20 November 2016

Review: Billy Lynn's Long Halftime Walk (2016)


"It’s really good to have you back, little brother."

Kurang lebih empat tahun lalu Peter Jackson mencoba menciptakan gebrakan baru dengan The Hobbit: An Unexpected Journey yang menggunakan frame rate shooting dan proyeksi 48 fps, teknologi “High Frame Rate” yang juga ingin digunakan oleh James Cameron pada sekuel Avatar. Belum semua bioskop “mampu” mengakomodasi teknologi tersebut sehingga film dikonversi ke 24 fps, namun kemudian muncul Ang Lee yang mencoba melipatkan gandakan pencapaian Peter Jackson tadi dengan Billy Lynn’s Long Halftime Walk yang menggunakan HFR 120 fps in 3D at 4K HD resolution. One day teknologi itu akan menjadi hal yang umum di industri film, but for now? It’s a composed and flashy but flimsy and fake-ish drama.

Billy Lynn (Joe Alwyn) mendadak menjadi populer lewat aksi heroik yang ia lakukan di Irak ketika mencoba menyelamatkan rekan sesama tentara USA, ketika kembali ia bersama anggota pasukan Bravo lainnya dipuji sebagai pahlawan dan melakukan tour keliling negeri. Garis finish tour tersebut berada di half-time Thanksgiving football game di mana mereka akan perform bersama Destiny’s Child. Tapi exposure layaknya celebrity itu tersebut membuat Billy merasa terganggu, ia masih terus berjuang untuk dapat lepas dari kilas balik pada kejadian di Irak terutama terkait tentara bernama Shroom (Vin Diesel). 


Sinopsis di atas sederhana dan jika secara sederhana pula cerita yang berdasarkan novel karya Ben Fountain itu juga sama sederhananya. Script yang ditulis oleh Jean-Christophe Castelli itu digunakan oleh Ang Lee untuk menghadirkan another studi karakter dan kali ini menggunakan Post-Traumatic Stress Disorder (PTSD) yang dialami oleh karakter utama. Alur ceritanya sederhana, kamu akan dibawa menyaksikan Billy dan rekan-rekannya berkeliling negeri untuk menjalani tour, dari menghadiri acara NFL hingga proses adaptasi aksi heroic mereka ke dalam bentuk film. Tapi sebenarnya there’s a lot going on in Billy Lynn’s Long Halftime Walk, fokus penonton Ang Lee coba arahkan pada bagaimana Billy bertarung dengan emosi yang ia miliki. Billy sendiri harus diakui merupakan karakter yang menarik, diperankan dengan cukup baik oleh Joe Alwyn di debut layar lebarnya. 


Itu alasan mengapa Ang Lee mencoba menggunakan HFR dengan 120 fps pada film ini, mungkin ia ingin agar pertarungan emosi yang Billy hadapi akan semakin terasa immersive ketika hadir di layar.
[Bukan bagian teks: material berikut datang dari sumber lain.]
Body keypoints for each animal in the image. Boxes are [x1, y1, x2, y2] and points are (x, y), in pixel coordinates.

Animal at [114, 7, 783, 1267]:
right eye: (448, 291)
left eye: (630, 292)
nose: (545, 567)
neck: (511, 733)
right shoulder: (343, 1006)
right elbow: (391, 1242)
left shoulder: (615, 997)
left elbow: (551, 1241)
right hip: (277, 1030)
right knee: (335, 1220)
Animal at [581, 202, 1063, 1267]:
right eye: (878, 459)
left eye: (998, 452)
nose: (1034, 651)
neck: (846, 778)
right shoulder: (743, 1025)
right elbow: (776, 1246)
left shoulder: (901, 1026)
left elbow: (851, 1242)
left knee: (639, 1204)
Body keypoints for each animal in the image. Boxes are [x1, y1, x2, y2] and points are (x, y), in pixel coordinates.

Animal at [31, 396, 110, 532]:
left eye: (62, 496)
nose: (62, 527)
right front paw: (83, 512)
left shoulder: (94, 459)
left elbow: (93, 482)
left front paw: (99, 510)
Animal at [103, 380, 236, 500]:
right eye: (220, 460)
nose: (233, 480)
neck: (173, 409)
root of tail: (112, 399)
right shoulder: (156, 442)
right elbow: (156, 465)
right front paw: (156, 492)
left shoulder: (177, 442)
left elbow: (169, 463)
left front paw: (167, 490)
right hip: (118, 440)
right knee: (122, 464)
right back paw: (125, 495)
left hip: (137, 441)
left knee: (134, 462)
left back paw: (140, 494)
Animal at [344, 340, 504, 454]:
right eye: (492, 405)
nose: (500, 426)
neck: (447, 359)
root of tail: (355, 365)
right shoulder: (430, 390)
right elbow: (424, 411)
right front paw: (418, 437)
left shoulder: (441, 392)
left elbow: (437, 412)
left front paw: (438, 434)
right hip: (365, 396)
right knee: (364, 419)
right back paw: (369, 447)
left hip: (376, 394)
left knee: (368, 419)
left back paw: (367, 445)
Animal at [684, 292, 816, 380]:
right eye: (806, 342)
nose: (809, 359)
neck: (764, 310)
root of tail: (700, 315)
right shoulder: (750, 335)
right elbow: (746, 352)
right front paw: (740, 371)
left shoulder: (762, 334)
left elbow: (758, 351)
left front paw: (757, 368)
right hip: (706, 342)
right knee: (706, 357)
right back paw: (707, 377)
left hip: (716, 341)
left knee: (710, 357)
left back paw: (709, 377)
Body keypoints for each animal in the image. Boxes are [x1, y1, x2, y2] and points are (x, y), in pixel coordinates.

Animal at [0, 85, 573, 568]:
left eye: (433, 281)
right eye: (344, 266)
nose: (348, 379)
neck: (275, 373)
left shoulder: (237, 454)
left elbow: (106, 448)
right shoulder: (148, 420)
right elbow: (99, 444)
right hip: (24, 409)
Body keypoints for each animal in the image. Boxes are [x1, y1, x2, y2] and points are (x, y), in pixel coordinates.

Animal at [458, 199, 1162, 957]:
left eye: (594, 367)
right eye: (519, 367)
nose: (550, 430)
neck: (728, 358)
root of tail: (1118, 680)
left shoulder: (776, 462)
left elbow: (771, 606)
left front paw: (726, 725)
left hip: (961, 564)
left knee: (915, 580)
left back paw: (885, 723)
Saya menonton film ini di AMC Lincoln Square dan satu hal yang dapat saya katakan terhadap penggunaan teknologi tersebut adalah, yes it’s true, in highest resolution and maximum frame rate the picture look astonishingly real. Memang sedikit dipengaruhi rasa kaget saya karena 120 fps merupakan something new for me as a moviegoer namun harus diakui visual terasa impresif, ekspresi wajah terasa sangat detail and sangat clear. Ini seperti menyaksikan film di layar HDTV ukuran jumbo, sebuah cinematic experience dipenuhi gambar yang crisp and depth bahkan tatapan mata yang terasa lebih “menyeramkan” ketimbang presentasi dengan normal fps. 


Ang Lee benar-benar menggunakan dengan baik 120 fps itu untuk memberikan pengalaman menonton yang menawan bagi penonton, di sektor visual. Sharp and vivid mereka terasa sangat flashy contohnya pada halftime show yang terasa sangat memikat. Tapi di sisi lain sama seperti sektor cerita presentasi visual yang Billy Lynn’s Long Halftime Walk berikan lebih dominan terasa tipis terlebih jika dilihat pada hubungan yang ia jalin dengan cerita. Di tangan Ang Lee mereka tersusun dengan baik, terasa composed, tapi tidak konsisten terasa appealing, mereka terasa cukup immersive tapi di sisi lain juga terasa fake-ish. Tidak heran ini terasa seperti panggung sandiwara, bukan sebuah studi karakter dengan emosi yang konsisten appealing dan terasa genuine. Being too real justru membuat kisah Billy tidak konsisten memiliki hubungan yang intim dengan penontonnya, ia tampak seperti boneka ketimbang manusia yang sedang bertarung dengan stress dan gejolak emosi. 


Tidak heran jika kemudian muncul rasa “fantasi” di dalam Billy Lynn’s Long Halftime Walk karena meskipun visual tampak sangat real tapi jiwa di dalam karakter dan juga cerita tidak stabil tampil demikian. Fokus Ang Lee tampak lebih besar pada membuat cinematic feel di sektor visual yang too damn perfect tapi tidak seperti yang ia lakukan di Life of Pi magic dari visual itu tidak selalu bersatu dengan baik bersama cerita yang terasa erratic ketika menampilkan present and past begitupula dengan kombinasi humor dan drama. Dramatisasi terasa cukup lemah di sini, emosi terasa kurang tajam ketika melodrama muncul, terasa lacking dan terlalu minim. Sangat disayangkan karena ini bisa menjadi sebuah social drama dengan menunjukkan bagaimana karakter berhadapan dengan masalah psikologis, tapi sama seperti score Mychael Danna yang minimalis hal tersebut kalah telak bersaing dengan visual ketika memperebutkan atensi penonton. 


Bukan sebuah kejutan ketika Ang Lee menghadirkan karya yang overall tidak sangat impresif, ‘Taking Woodstock hadir setelah Brokeback Mountain dan Lust, Caution, ‘Hulkhadir setelah Crouching Tiger, Hidden Dragon, tapi yang membuat Billy Lynn’s Long Halftime Walk memorable adalah ini merupakan an okay and composed drama dengan blunder pada usaha menciptakan experiment yang terlalu fokus pada teknologi. And funny to say for me ini terasa seperti sebuah film documenter dengan durasi 110 menit. Satu hal yang pasti ini menjadi awal dari sebuah teknologi that could change film history, meskipun tidak langsung catch on namun sangat mengapresiasi Ang Lee yang takes chances. Sama seperti gadget generasi pertama tentu akan bertemu banyak kendala, dari internal maupun dari konsumen yang masih belum “siap”, tapi inovasi akan terus berkembang and one day it’ll be perfected. For now? Admirable effort btw, but nope. Take a note Cameron! Segmented.